Exercise instructions:
From the rows below, pull out every line that contains the string "ankle". Case counts.

Provided material:
━━━━━━━━━━━━━━━━━━━━━━━━━━━━━━

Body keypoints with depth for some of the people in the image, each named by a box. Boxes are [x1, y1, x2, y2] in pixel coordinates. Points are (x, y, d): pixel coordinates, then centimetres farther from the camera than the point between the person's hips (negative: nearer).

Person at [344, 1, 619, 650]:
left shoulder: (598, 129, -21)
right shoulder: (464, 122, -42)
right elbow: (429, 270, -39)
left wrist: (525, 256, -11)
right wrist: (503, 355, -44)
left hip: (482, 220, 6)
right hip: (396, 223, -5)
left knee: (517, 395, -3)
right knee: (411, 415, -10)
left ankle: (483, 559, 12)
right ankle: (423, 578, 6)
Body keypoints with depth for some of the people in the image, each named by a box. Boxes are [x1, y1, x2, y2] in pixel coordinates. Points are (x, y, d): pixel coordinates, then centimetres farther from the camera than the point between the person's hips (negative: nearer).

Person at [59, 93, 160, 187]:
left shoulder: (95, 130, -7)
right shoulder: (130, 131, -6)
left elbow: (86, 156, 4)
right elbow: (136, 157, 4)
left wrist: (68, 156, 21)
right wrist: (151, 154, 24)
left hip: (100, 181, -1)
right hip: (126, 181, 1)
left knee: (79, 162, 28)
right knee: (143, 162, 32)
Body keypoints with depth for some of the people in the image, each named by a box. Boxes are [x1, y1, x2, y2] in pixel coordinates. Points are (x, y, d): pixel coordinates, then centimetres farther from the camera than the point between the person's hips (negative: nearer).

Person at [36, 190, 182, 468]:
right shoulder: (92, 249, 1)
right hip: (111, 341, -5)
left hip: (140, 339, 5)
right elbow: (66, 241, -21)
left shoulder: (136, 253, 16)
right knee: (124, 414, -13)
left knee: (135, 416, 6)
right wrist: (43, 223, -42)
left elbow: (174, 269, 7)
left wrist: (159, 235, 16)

━━━━━━━━━━━━━━━━━━━━━━━━━━━━━━

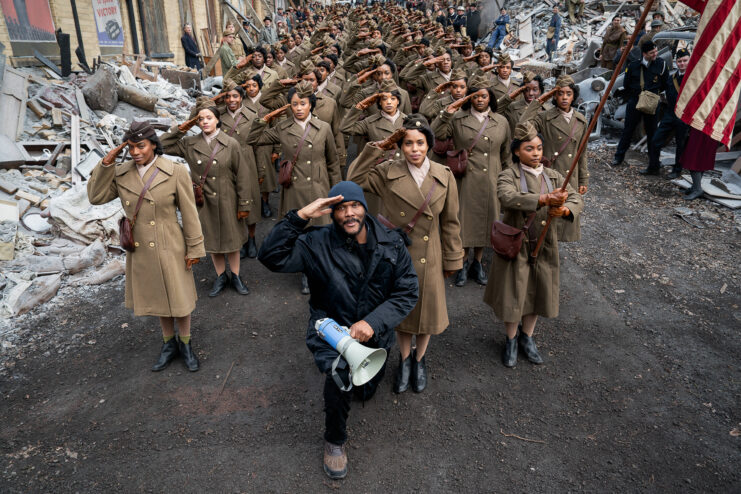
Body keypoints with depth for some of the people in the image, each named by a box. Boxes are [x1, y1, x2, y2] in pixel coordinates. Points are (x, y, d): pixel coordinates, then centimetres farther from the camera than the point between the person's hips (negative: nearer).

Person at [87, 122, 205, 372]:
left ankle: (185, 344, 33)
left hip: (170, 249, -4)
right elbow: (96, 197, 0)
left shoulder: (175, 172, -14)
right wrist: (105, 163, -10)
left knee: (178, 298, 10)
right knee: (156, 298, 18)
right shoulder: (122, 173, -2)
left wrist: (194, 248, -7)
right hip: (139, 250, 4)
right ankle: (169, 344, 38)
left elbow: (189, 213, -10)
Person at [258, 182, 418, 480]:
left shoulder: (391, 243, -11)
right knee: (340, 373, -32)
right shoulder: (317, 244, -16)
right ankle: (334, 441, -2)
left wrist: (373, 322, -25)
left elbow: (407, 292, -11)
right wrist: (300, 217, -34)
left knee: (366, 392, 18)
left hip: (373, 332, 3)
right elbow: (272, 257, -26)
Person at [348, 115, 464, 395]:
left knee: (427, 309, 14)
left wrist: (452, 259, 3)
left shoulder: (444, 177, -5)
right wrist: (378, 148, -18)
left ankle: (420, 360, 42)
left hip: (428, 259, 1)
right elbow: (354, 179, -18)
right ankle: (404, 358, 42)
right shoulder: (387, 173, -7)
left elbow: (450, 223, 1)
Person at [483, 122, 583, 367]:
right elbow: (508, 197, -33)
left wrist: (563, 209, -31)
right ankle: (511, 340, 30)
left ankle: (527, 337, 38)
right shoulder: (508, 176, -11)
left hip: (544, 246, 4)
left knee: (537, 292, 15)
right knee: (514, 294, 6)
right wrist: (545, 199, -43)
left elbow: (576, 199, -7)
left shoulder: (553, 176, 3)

━━━━━━━━━━━━━━━━━━━━━━━━━━━━━━

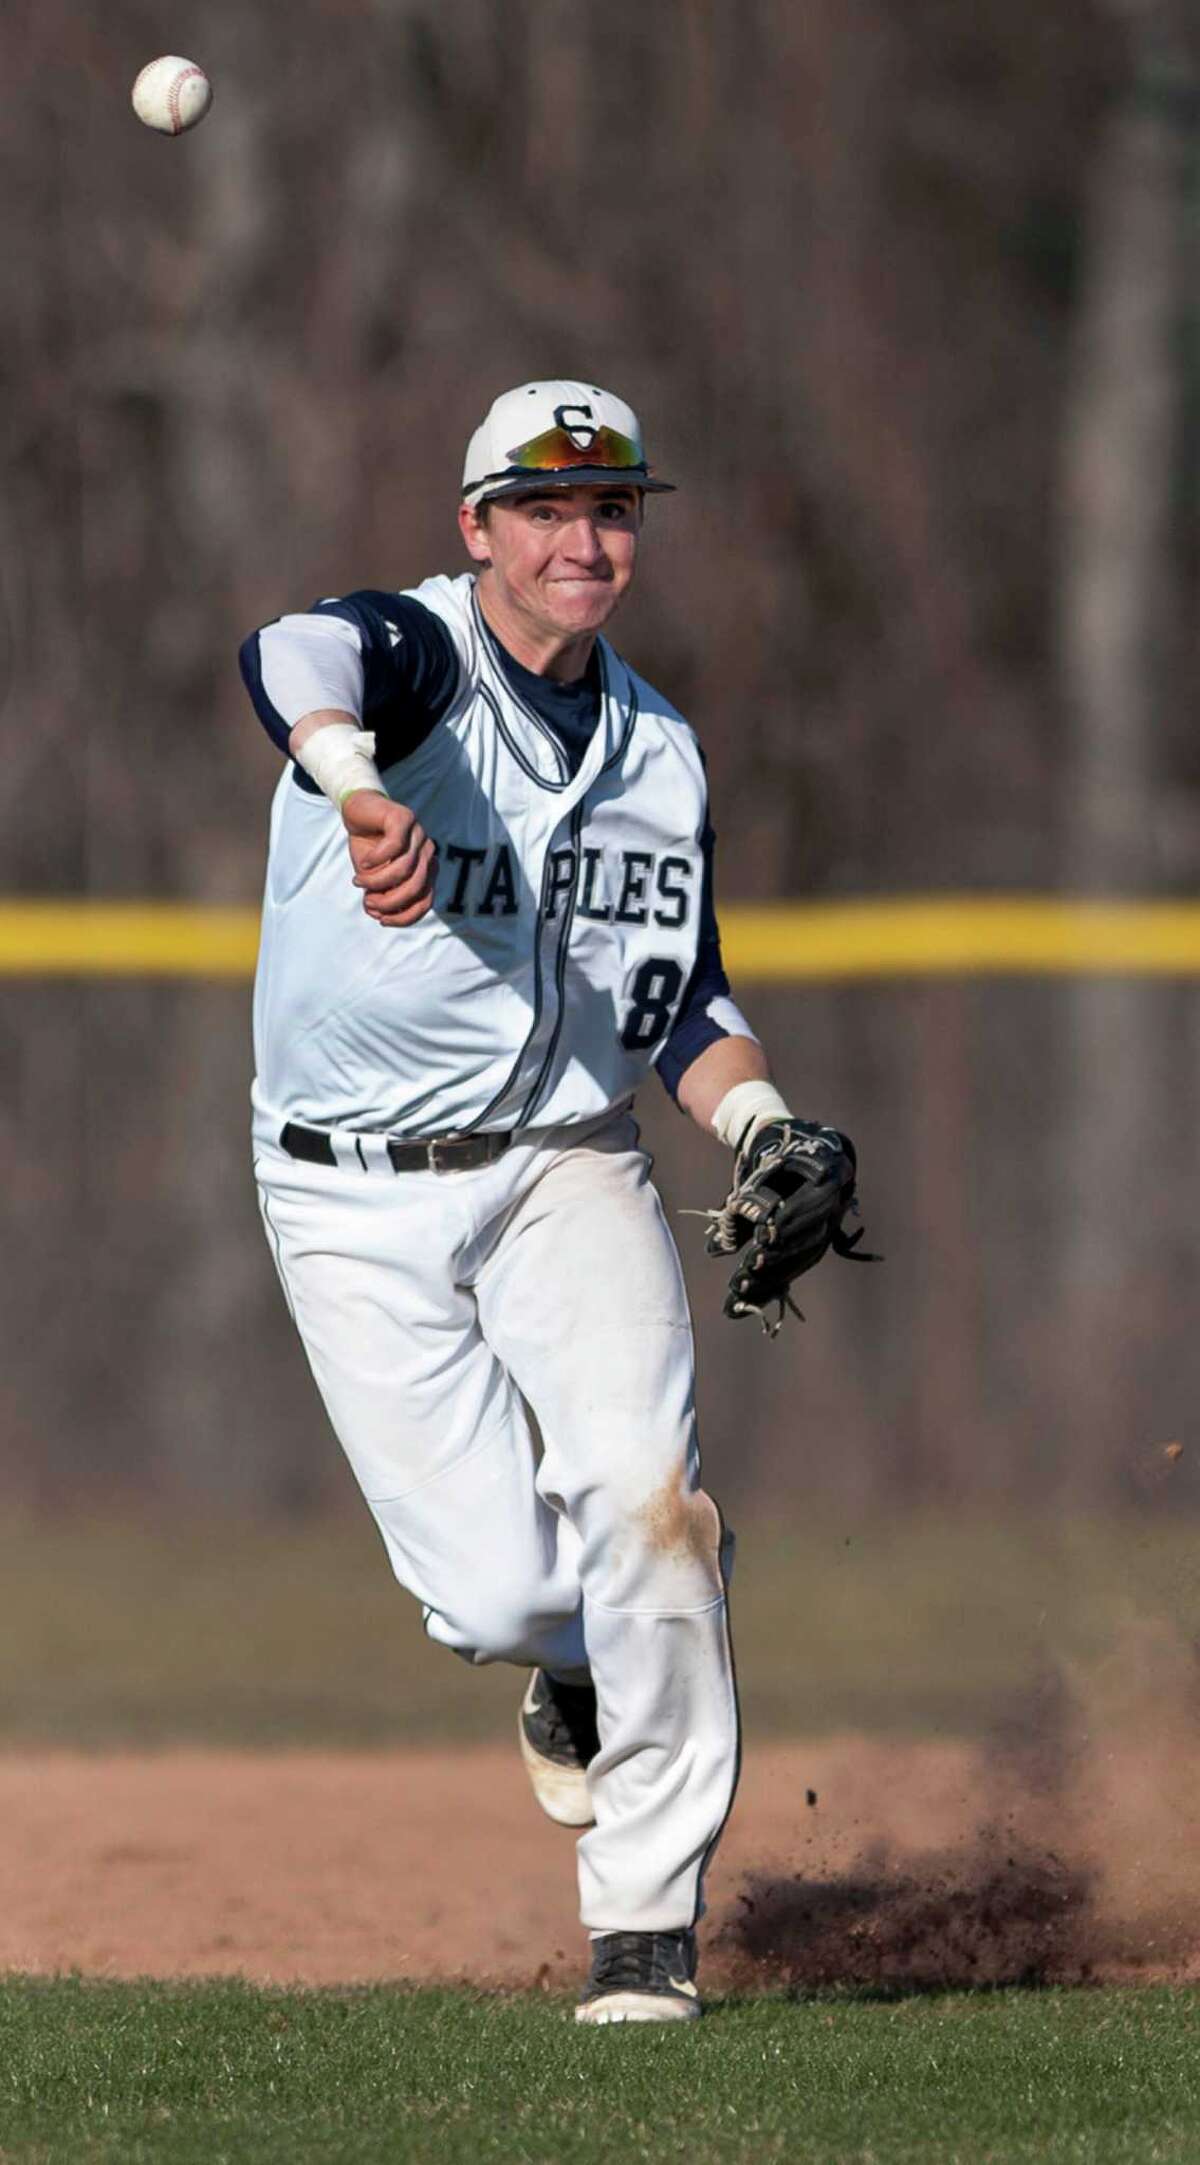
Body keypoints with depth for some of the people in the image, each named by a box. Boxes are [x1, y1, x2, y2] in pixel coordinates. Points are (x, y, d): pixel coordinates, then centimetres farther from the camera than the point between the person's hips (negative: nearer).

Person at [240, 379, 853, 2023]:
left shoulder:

━━━━━━━━━━━━━━━━━━━━━━━━━━━━━━

Solved problem:
left ankle: (483, 559, 12)
right ankle: (423, 578, 6)
left ankle: (185, 344, 33)
right ankle: (169, 344, 38)
right ankle: (334, 441, -2)
left ankle: (420, 360, 42)
right ankle: (404, 358, 42)
right ankle: (511, 340, 30)
left ankle: (527, 337, 38)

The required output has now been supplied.